> _GIVEN RECORDS_:
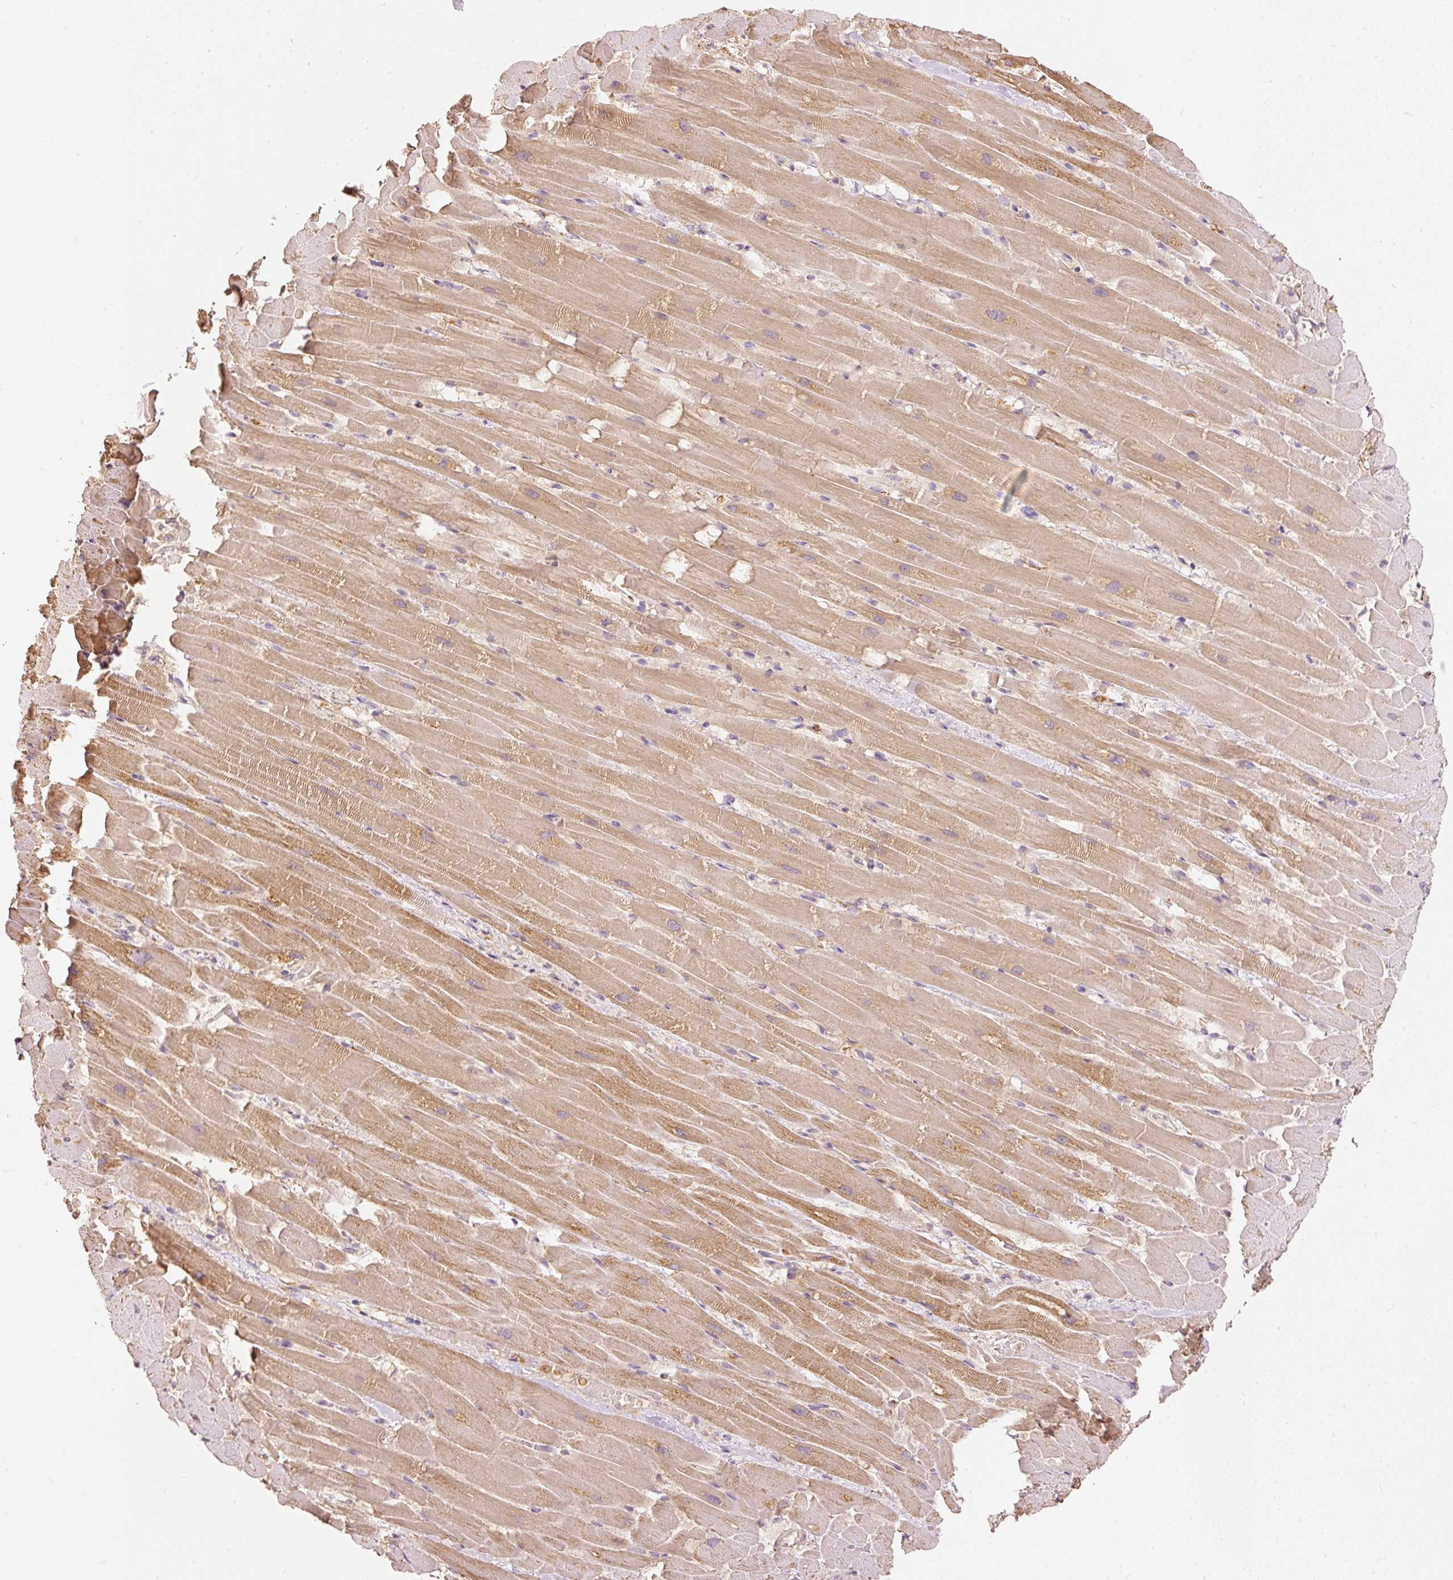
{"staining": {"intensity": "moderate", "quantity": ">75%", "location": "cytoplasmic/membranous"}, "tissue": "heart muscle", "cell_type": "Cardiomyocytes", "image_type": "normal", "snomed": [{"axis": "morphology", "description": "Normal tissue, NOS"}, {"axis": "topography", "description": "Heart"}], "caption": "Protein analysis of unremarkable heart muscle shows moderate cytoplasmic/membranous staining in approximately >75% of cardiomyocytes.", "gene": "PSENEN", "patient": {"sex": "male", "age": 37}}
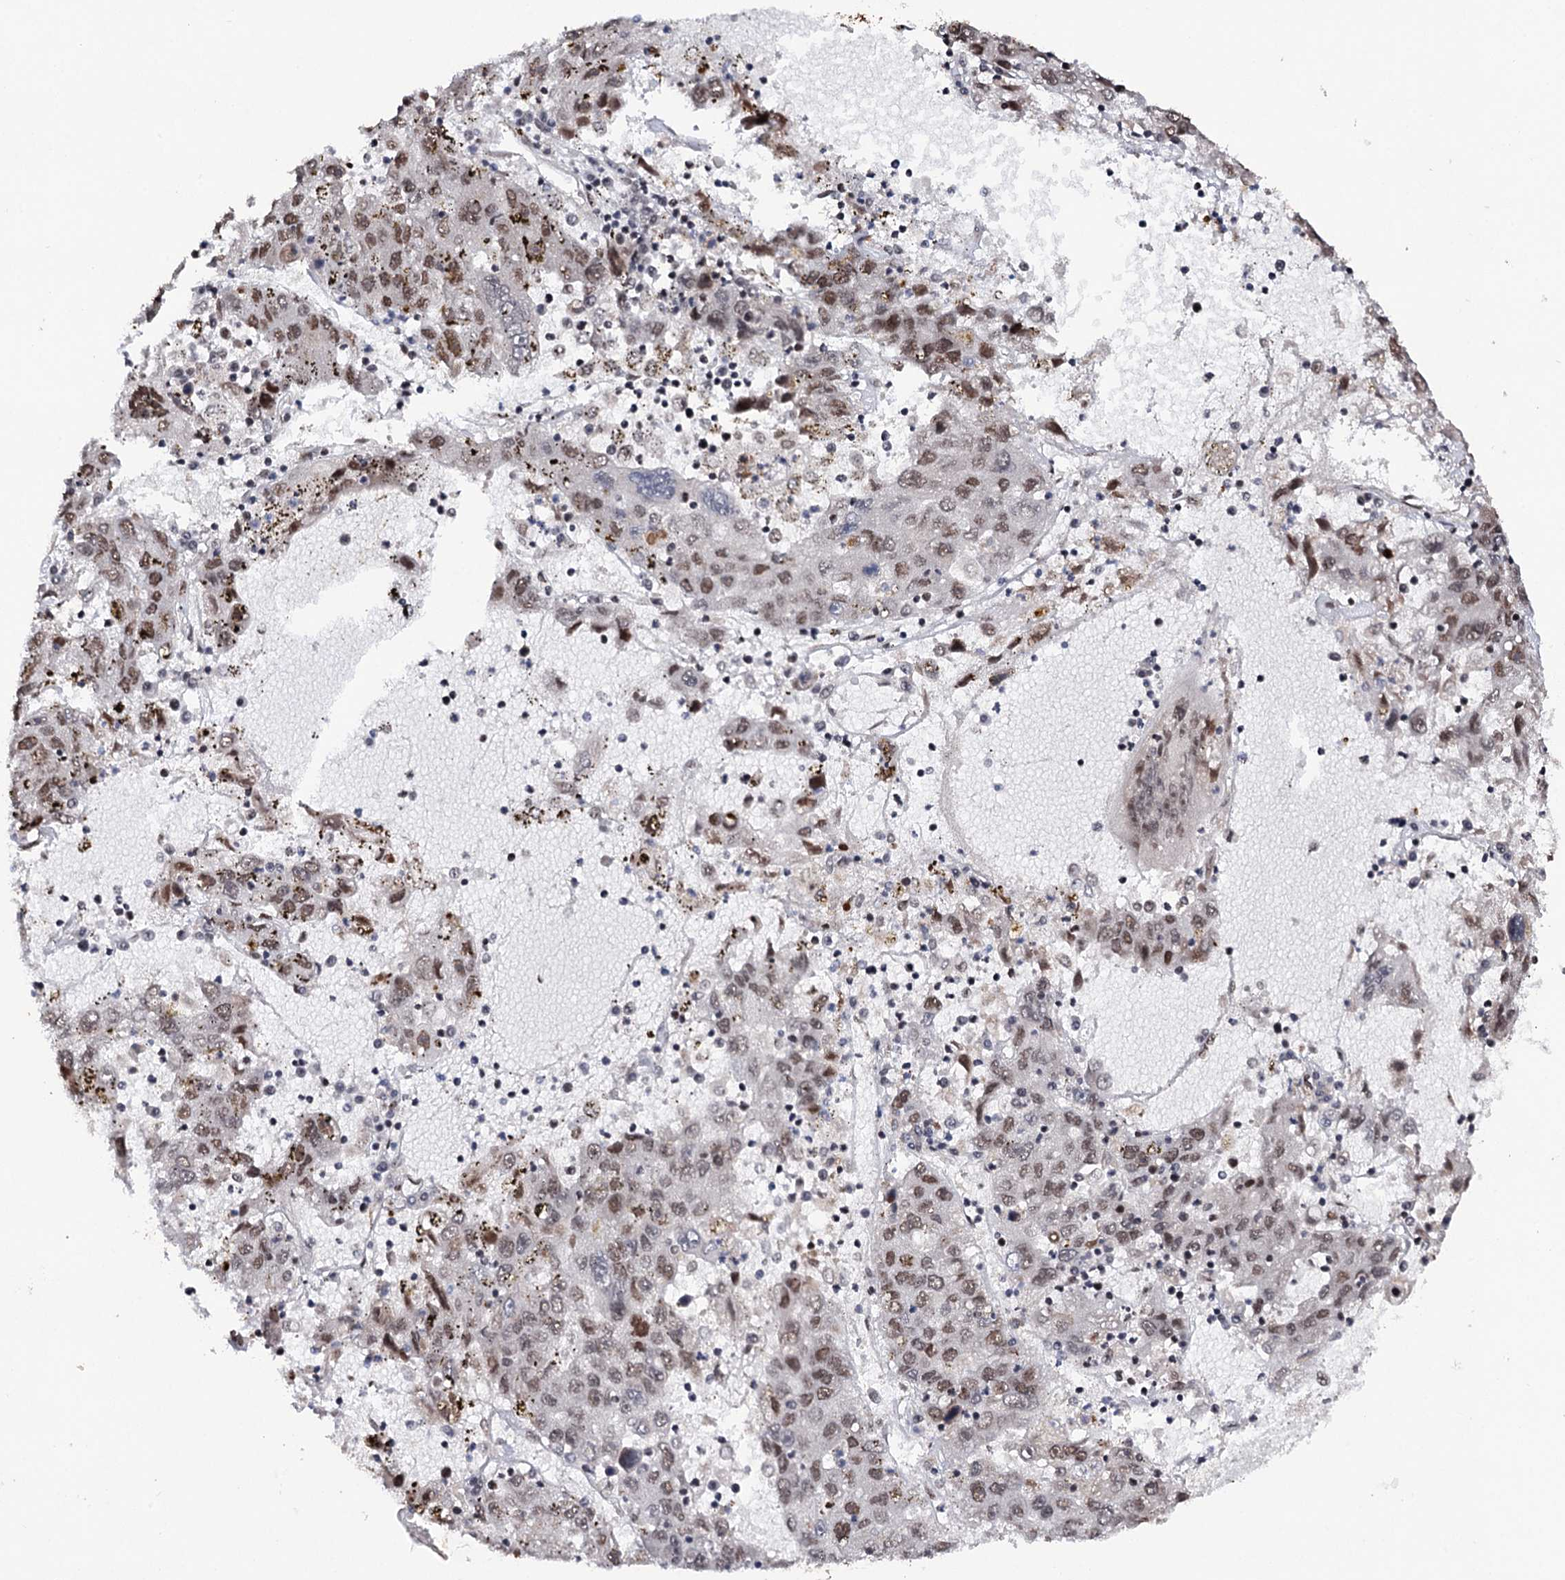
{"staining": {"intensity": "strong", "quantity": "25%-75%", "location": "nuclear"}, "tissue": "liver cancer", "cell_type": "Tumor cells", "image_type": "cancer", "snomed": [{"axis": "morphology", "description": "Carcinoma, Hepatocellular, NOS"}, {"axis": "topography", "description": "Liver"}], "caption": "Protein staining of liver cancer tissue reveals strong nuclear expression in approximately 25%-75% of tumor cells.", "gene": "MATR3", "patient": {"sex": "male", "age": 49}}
--
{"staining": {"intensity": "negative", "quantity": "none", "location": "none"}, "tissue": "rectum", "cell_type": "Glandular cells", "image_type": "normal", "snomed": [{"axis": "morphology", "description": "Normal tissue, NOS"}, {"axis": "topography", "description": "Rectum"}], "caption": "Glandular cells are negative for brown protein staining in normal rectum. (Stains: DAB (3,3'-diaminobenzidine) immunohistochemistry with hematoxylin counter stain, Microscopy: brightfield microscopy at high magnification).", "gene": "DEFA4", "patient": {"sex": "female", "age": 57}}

> _GOAL OF THE EXERCISE_: For every line in the listing above that mentions the word "approximately", make a copy.

> _WRITTEN RESPONSE_:
{"staining": {"intensity": "moderate", "quantity": ">75%", "location": "cytoplasmic/membranous"}, "tissue": "heart muscle", "cell_type": "Cardiomyocytes", "image_type": "normal", "snomed": [{"axis": "morphology", "description": "Normal tissue, NOS"}, {"axis": "topography", "description": "Heart"}], "caption": "Protein analysis of unremarkable heart muscle shows moderate cytoplasmic/membranous staining in approximately >75% of cardiomyocytes.", "gene": "PSENEN", "patient": {"sex": "male", "age": 37}}
{"staining": {"intensity": "strong", "quantity": "25%-75%", "location": "nuclear"}, "tissue": "liver cancer", "cell_type": "Tumor cells", "image_type": "cancer", "snomed": [{"axis": "morphology", "description": "Carcinoma, Hepatocellular, NOS"}, {"axis": "topography", "description": "Liver"}], "caption": "Protein staining of liver cancer tissue reveals strong nuclear expression in approximately 25%-75% of tumor cells.", "gene": "MATR3", "patient": {"sex": "male", "age": 49}}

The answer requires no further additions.